The newspapers clamored for action. We were even more anxious than they to wipe the unsolved cases off our records. Every apparently successful stickup, we knew, lent encouragement to scores of young fellows who thought armed robbery an easy to make a living. But as hard as we tried, the list of unsolved cases grew longer.


Some of the robbers worked in bands, others in pairs, but several operated alone.


The elusive A&P bandit was one of these. Since the previous November he had robbed managers of East Side grocery stores of money mounting into the thousands of dollars.


Holdups in a few stores belonging to other chains were attributed to him, but branches of the Great Atlantic & Pacific Tea Company appeared to be his favorites. Our records accused him of ten of these jobs in about the same number of weeks.

His procedure was well patterned. Early Monday morning, before the Saturday receipts had been banked, he would enter a store when no customers were present, whip out a revolver, force the manager, and clerk if one were present, to reveal where the store’s cash was hidden, and truss his victims up in the rear room with clothesline from the store’s stocks.
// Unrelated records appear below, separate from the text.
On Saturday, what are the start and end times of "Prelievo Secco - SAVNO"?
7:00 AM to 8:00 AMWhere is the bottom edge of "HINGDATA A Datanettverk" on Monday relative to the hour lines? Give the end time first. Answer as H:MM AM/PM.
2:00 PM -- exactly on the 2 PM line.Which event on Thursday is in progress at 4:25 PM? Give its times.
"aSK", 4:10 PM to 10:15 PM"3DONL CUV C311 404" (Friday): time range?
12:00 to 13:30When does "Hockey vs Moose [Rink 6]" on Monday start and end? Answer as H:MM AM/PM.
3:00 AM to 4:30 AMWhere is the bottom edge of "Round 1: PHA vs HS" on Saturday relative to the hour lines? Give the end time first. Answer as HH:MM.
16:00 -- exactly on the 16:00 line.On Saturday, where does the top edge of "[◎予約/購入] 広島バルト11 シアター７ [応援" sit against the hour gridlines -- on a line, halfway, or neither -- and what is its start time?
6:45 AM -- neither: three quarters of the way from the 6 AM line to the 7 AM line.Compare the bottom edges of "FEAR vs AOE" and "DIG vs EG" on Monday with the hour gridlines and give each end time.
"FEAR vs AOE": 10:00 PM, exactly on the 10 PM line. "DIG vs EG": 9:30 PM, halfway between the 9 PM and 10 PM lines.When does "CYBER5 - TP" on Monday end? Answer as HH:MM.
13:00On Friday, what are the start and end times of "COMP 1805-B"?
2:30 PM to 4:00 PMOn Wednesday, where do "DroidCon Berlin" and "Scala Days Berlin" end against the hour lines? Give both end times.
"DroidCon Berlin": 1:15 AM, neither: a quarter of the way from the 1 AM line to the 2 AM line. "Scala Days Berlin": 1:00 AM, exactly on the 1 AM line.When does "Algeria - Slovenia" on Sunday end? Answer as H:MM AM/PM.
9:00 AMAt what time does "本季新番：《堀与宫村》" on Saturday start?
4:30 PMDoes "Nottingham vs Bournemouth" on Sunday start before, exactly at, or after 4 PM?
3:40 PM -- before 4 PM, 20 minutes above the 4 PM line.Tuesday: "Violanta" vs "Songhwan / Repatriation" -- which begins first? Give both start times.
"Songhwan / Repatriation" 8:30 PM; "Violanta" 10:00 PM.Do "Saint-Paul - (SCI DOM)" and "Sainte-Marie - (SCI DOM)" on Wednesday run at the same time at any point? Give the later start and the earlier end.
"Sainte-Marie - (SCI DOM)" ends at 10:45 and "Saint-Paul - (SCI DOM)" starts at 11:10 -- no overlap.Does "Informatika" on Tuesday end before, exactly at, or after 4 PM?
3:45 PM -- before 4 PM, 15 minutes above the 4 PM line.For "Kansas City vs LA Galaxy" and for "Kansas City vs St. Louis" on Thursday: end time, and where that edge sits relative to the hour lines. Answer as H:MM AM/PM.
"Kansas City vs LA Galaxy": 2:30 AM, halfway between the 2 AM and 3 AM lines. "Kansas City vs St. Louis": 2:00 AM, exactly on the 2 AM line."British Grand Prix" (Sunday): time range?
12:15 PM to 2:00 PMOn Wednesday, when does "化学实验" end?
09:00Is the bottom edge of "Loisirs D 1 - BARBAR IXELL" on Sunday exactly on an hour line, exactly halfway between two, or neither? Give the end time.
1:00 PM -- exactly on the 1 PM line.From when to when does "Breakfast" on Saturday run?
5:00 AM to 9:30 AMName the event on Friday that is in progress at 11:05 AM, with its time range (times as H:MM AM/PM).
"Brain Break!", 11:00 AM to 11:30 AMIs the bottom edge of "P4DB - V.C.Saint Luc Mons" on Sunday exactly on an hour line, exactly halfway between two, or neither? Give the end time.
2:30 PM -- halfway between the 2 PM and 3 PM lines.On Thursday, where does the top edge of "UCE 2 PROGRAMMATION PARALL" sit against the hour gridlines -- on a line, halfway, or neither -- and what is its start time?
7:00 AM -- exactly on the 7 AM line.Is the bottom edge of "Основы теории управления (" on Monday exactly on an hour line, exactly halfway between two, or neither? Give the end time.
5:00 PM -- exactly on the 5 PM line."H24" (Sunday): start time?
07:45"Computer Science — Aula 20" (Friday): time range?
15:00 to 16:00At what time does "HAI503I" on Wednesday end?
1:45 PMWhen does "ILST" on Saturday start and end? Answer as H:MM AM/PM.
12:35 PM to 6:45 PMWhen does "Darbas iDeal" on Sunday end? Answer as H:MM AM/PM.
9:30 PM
Hastily stuffing his haul into his pockets, he would dash to a car parked near by and speed away. His visits were brief but effective. By the time the police arrived he had vanished like a phantom.


Store managers told our detectives that the gunman was a slim, blond young man, about five feet ten, with a scar on his lip and wearing sideburns, a fashion that became popular among the “sheiks” of that day in imitation of Rudolph Valentino.


And several managers added-as the bandit curled his lip back to snarl his commands, he bared a discolored front tooth of a greenish hue.

Captain George F. Tourjie Buffalo Police Department

The detectives poured over record cards of known robbers in an endeavor to find the one with a greenish tooth and a scarred lip. They found nobody answering that description. They summoned store managers to Headquarters to examine pictures of likely suspects. Looking at the rogues gallery of photographs, the managers shook their heads.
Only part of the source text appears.